Osman Bey merhabalar. Kitabı bitirip paylaştım. Tek kelimeyle harika bir roman olmuş. Kaleminize yüreğinize sağlık, beni 20 Temmuz'da 10 yaşında bir çocuk olarak esir düştüğümüz Limasol'a götürdü. Savaşın o acısını insanlık boyutu o yaşlarda anlamış ve tanımış oldu.

Belki bundan sonraki ikinci romanım bu konuyla ilgili olur diye planlıyorum. Tekrardan yüreğinize sağlık, gitgide bölünmekte ve ayrışmakta olan bu adadan, bir gün "barış"a yasemin dizeceğimiz umuduyla selamlıyorum sizi. Sağlıkla dostlukla kalınız.

Kitaptan Notlar:
"Sonsuza kadar gitmeyecek zavallı bir yelkenli. Bilmeliyiz ki bir gün rüzgâr bitecek ve hepimiz aynı okyanusun ortasında kaldığımızda, birbirimizin elleri özlenecektir."

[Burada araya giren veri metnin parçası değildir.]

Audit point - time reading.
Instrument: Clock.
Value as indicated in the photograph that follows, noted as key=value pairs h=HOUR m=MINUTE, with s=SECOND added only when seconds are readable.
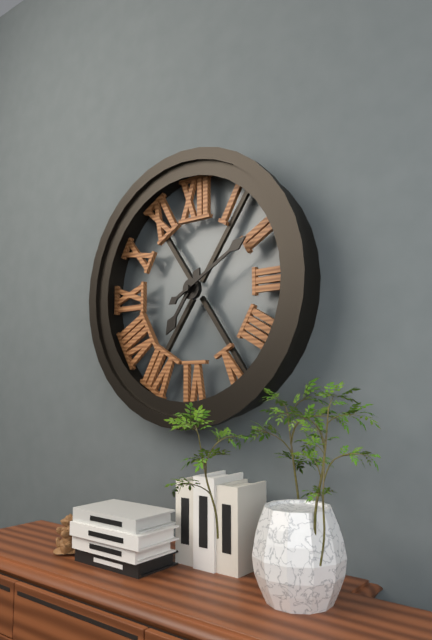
h=7 m=10
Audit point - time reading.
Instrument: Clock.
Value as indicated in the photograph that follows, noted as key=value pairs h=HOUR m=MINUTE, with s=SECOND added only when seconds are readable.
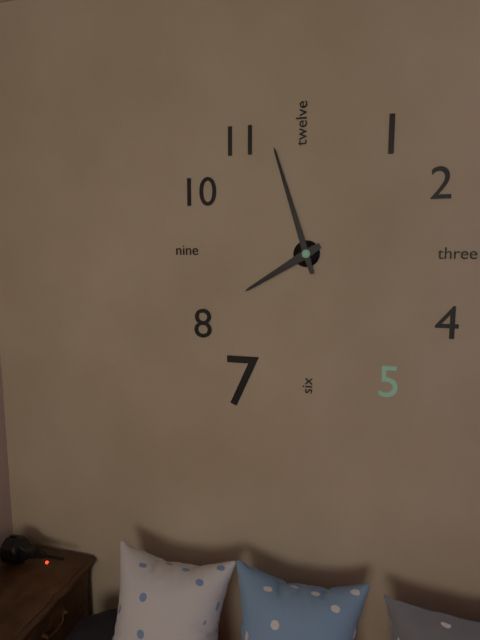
h=7 m=57
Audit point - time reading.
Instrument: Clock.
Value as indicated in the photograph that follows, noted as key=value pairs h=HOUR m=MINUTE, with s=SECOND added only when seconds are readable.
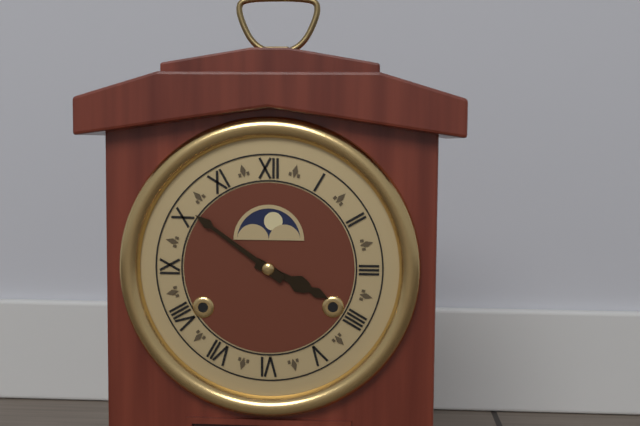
h=3 m=51
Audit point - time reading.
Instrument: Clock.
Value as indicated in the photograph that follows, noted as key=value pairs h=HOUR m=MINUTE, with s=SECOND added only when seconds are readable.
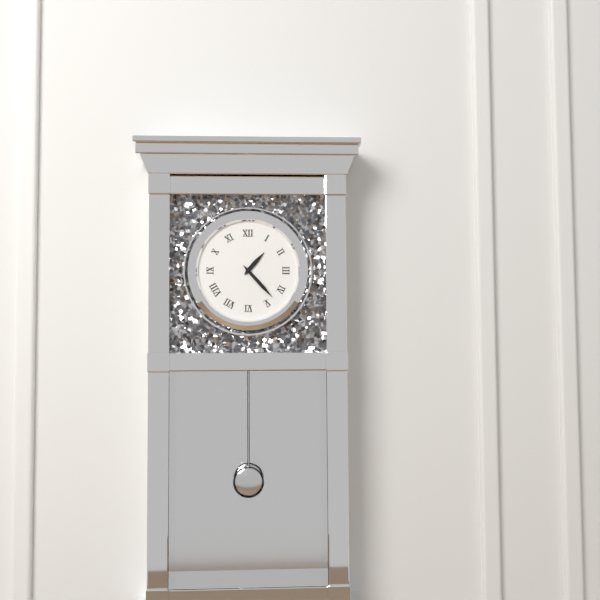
h=1 m=23
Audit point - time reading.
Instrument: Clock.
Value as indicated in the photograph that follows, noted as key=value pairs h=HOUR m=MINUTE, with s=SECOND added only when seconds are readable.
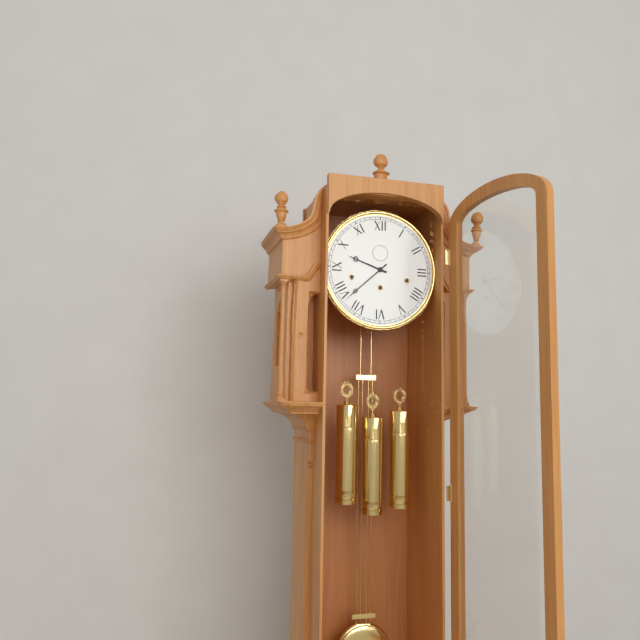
h=9 m=38
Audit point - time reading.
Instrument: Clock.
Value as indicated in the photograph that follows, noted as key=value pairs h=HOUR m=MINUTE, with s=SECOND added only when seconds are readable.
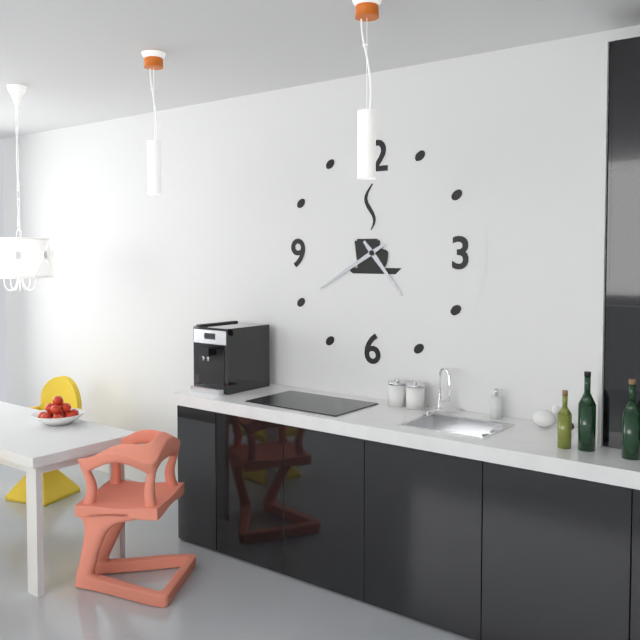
h=4 m=40
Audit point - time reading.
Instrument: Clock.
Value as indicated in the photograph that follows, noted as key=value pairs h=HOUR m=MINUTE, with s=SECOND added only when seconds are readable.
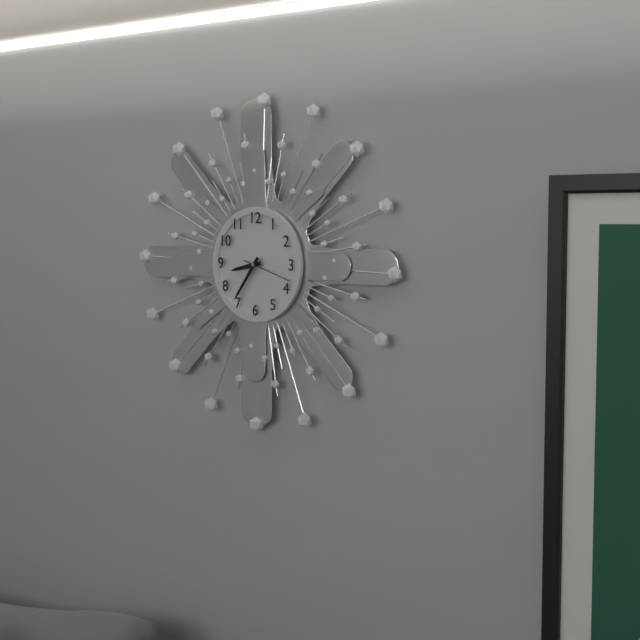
h=8 m=36 s=18
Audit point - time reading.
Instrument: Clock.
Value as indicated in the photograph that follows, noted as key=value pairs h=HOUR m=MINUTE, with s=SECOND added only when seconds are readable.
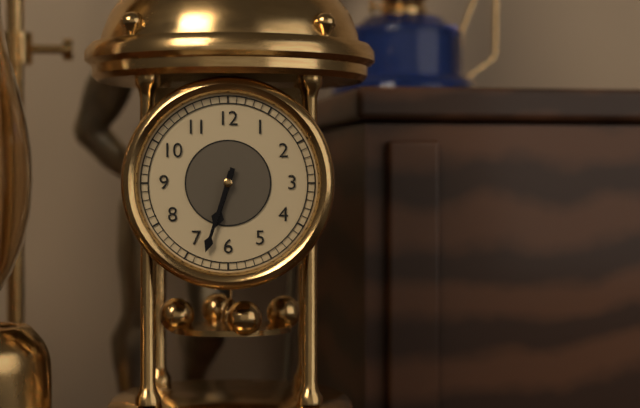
h=6 m=33
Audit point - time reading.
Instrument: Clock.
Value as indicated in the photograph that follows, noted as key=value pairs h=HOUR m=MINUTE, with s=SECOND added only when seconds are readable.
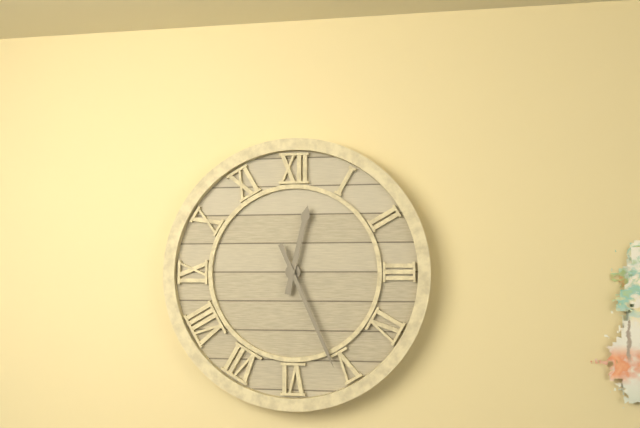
h=12 m=26
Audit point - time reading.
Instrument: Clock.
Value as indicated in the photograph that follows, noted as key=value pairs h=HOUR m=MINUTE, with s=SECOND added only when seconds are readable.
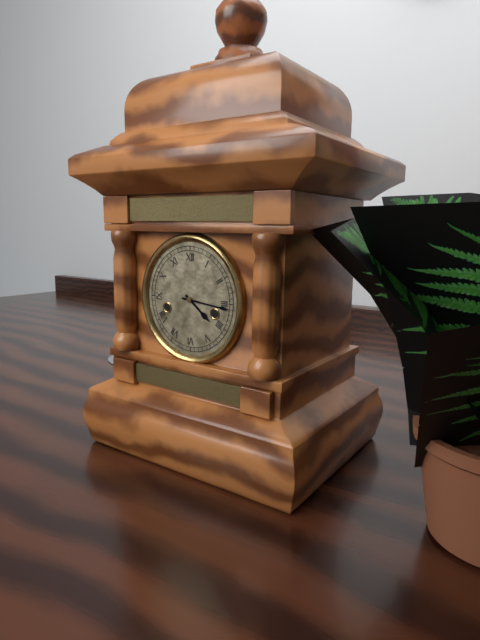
h=4 m=16
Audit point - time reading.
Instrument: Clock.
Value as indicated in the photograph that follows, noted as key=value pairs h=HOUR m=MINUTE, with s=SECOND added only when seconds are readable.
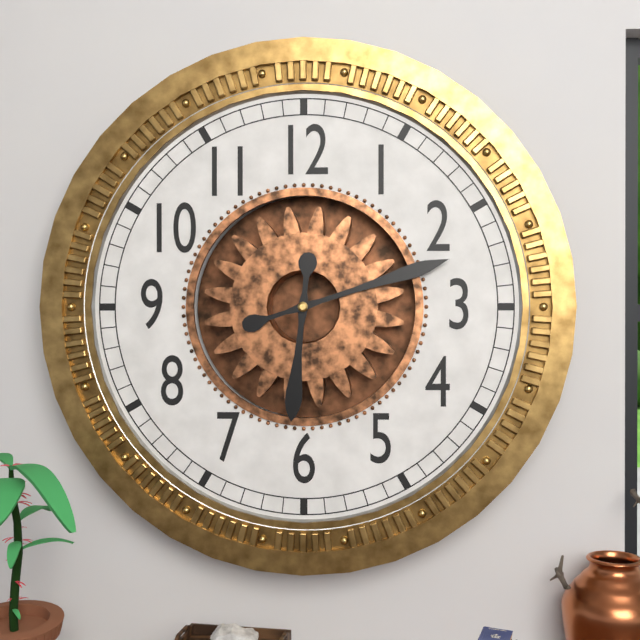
h=6 m=12
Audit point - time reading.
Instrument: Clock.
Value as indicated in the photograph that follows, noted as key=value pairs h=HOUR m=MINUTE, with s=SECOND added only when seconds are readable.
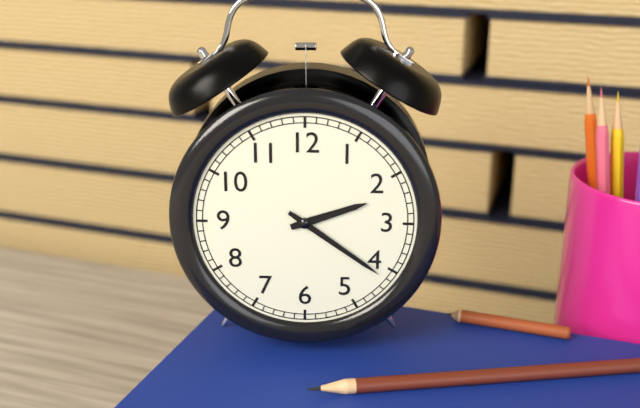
h=2 m=21
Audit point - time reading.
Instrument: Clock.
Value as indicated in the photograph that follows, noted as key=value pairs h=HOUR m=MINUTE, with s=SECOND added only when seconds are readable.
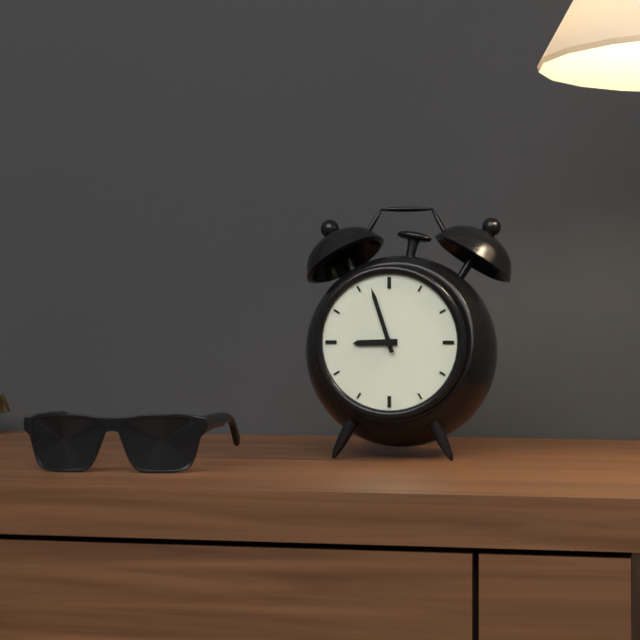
h=8 m=57
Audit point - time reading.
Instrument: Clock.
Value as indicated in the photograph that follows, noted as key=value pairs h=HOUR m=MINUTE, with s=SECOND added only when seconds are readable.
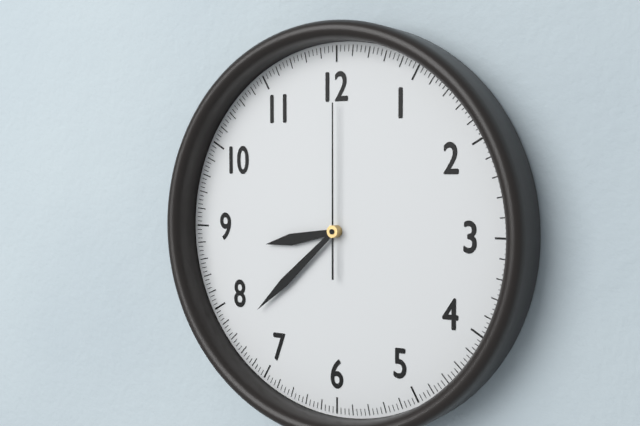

"Eğer çiçeklerin tükenmesini, eğer sevdaların yok olmasını istemiyorsak, Eğer dostlarımıza 'Kalbiniz gibi geçsin hayatınız! demek istiyorsak,  Eğer onlara 'Artık ayağa kalkmak, yürekliliğimizi yitirmemek gerekiyor ' demek istiyorsak, Yaşamı anlamı kılalım; paylaşmanın dayanışmanın, sevginin gücünü anımsatalım birbirimize; bıkmadan!"

"Ne diyor Max Stirner; "Büyük, önünde diz çöktüğünüz için büyüktür. Ayağa kalkın!"

"Ben de bir söz bekleyebilir miyim?" Diye araya girdi Sibel, bakışlar üzerine dönünce de devam etti: 'Bertolt Brecht'i bilirsiniz. Brecht, 'Her savaşta geriye üç ordu kalır. Ölüler ordusu, yas tutanlar ordusu, hırsızlar ordusu' der. Hangisine hayır diyebiliriz ki."